= Records from a dataset =
■ ■ ■ ■ ■
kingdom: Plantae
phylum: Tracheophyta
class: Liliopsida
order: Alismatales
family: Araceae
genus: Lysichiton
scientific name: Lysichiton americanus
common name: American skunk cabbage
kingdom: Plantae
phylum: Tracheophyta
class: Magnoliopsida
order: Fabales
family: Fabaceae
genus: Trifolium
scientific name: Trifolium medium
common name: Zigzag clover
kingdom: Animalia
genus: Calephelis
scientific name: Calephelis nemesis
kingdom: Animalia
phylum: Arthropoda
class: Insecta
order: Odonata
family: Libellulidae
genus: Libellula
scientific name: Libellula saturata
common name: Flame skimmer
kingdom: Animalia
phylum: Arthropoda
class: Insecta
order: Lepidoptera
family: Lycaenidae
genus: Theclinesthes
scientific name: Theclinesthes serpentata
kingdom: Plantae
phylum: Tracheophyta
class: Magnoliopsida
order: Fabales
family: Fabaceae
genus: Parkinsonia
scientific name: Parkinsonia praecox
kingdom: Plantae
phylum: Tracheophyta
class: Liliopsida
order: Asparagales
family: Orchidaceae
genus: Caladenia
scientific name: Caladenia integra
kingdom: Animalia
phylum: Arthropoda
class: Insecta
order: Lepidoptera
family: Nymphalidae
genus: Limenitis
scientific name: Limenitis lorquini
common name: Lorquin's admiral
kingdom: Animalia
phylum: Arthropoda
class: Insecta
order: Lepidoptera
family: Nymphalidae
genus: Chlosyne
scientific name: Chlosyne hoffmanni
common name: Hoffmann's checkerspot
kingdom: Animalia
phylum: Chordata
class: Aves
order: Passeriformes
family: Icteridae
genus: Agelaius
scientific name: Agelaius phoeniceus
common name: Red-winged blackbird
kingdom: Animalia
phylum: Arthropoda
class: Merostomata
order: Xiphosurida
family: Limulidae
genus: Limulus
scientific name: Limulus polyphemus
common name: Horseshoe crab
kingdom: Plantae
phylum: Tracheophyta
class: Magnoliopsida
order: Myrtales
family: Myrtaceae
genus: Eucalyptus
■ ■ ■ ■ ■
= To do =
Format the lines from the start of the items through the line holding "scientific name: Trifolium medium", inclusive, as a numbered list, leaving out any blank lines.

= In response =
1. kingdom: Plantae
2. phylum: Tracheophyta
3. class: Liliopsida
4. order: Alismatales
5. family: Araceae
6. genus: Lysichiton
7. scientific name: Lysichiton americanus
8. common name: American skunk cabbage
9. kingdom: Plantae
10. phylum: Tracheophyta
11. class: Magnoliopsida
12. order: Fabales
13. family: Fabaceae
14. genus: Trifolium
15. scientific name: Trifolium medium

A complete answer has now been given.